Insider Trading February 20, 2026

Exelixis Director Disposes of $4.38M in Stock, Exercises Options Amid Mixed Q4 Results

Jack L. Wyszomierski sold nearly 100,000 shares and exercised options as company posts EPS beat but revenue shortfall and analysts adjust targets

By Leila Farooq EXEL
Exelixis Director Disposes of $4.38M in Stock, Exercises Options Amid Mixed Q4 Results
EXEL

Director Jack L. Wyszomierski sold 99,574 shares of Exelixis common stock on February 18, 2026, generating roughly $4.38 million in proceeds, and on the same day exercised options to buy 20,634 shares at $19.77 each. The transactions leave him with 279,942 shares held directly. Exelixis reported fourth-quarter 2025 earnings that beat EPS expectations while missing on revenue, prompting mixed analyst responses and continued focus on the company’s cancer drug zanzalintinib.

Key Points

  • Director Jack L. Wyszomierski sold 99,574 shares on February 18, 2026, for approximately $4.38 million and exercised options to acquire 20,634 shares at $19.77 per share, costing $407,934.
  • After the transactions, Wyszomierski directly owns 279,942 shares, including 9,812 shares to be issued upon vesting of restricted stock units; the sales were made under a Rule 10b5-1 plan adopted November 19, 2025.
  • Exelixis reported Q4 2025 EPS of $0.97 (vs. $0.80 forecast) and revenue of $598.66 million (vs. $604.56 million expected); analysts adjusted price targets and reiterated positive views on zanzalintinib.

Insider transaction details

On February 18, 2026, Exelixis, Inc. (NASDAQ: EXEL) director Jack L. Wyszomierski sold 99,574 shares of the company's common stock for approximately $4.38 million. The disposals were executed at prices between $43.32 and $44.49 per share.

Also on February 18, Wyszomierski exercised stock options to acquire 20,634 shares of Exelixis common stock at an exercise price of $19.77 per share, for a total cash outlay of $407,934.


Post-transaction holdings and plan mechanics

After completing the sale and exercise, Wyszomierski directly holds 279,942 shares of Exelixis common stock. That total includes 9,812 shares that will be issued upon the vesting of restricted stock units.

The sales were executed under a Rule 10b5-1 trading plan that Wyszomierski adopted on November 19, 2025.


Company metrics referenced

Exelixis is a biotechnology company with a market capitalization of $11.3 billion and a reported price-to-earnings ratio of 15.7, a level described in available data as being below its Fair Value estimate. The company is reported to have been profitable over the last twelve months, with a return on equity of 36%.


Recent financial results

In its fourth-quarter 2025 results, Exelixis posted earnings per share of $0.97, beating the consensus forecast of $0.80. That EPS result represents a 21.25% increase over the forecast figure. Revenue for the quarter, however, came in at $598.66 million, short of the anticipated $604.56 million.
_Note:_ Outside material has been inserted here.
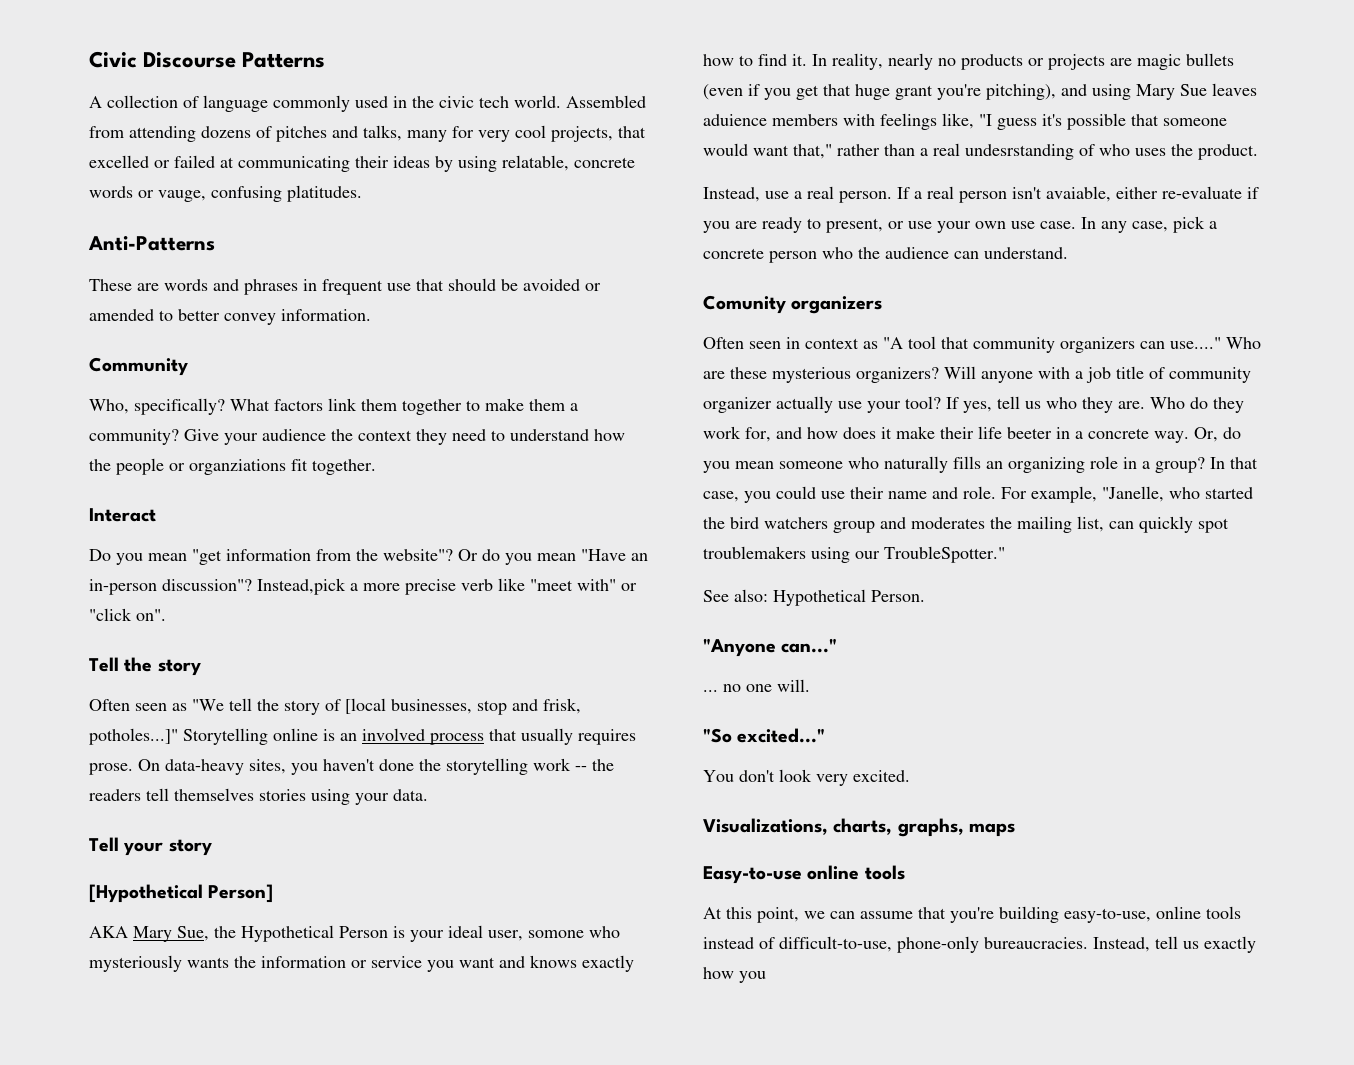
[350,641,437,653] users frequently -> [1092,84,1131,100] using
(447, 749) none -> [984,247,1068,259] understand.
Analyst reactions and drug program notes

Following the results, H.C. Wainwright raised its price target for Exelixis from $52 to $54 while maintaining a Buy rating, citing lower-than-expected tax expenses as a factor behind the earnings beat. Separately, Citizens reaffirmed a Market Outperform rating and maintained a $50 price target, pointing to optimism around Exelixis's cancer drug zanzalintinib. The research firm highlighted the drug's potential in treating metastatic colorectal cancer, particularly after discussions at the ESMO 2025 meeting.


Context for investors

Investors seeking additional analysis may consult comprehensive research reports available for EXEL and a broad set of U.S. equities. The combination of insider activity, recent quarterly results showing an EPS beat but a revenue shortfall, and evolving analyst price targets collectively contribute to the near-term information set investors may use when evaluating the company.

Risks

  • Revenue for Q4 2025 missed consensus estimates, which introduces uncertainty for near-term top-line performance - this is relevant to biotech and broader equity markets.
  • The company's future prospects rely in part on the clinical and commercial potential of zanzalintinib for metastatic colorectal cancer, an outcome highlighted as subject to ongoing evaluation following ESMO 2025 discussions - this affects biopharmaceutical investors and the oncology sector.
  • Interpreting insider sales can be complicated because the transactions were made under a prearranged Rule 10b5-1 trading plan adopted November 19, 2025, which may limit how directly the sales reflect current management views - this has implications for investor sentiment in the biotech equity space.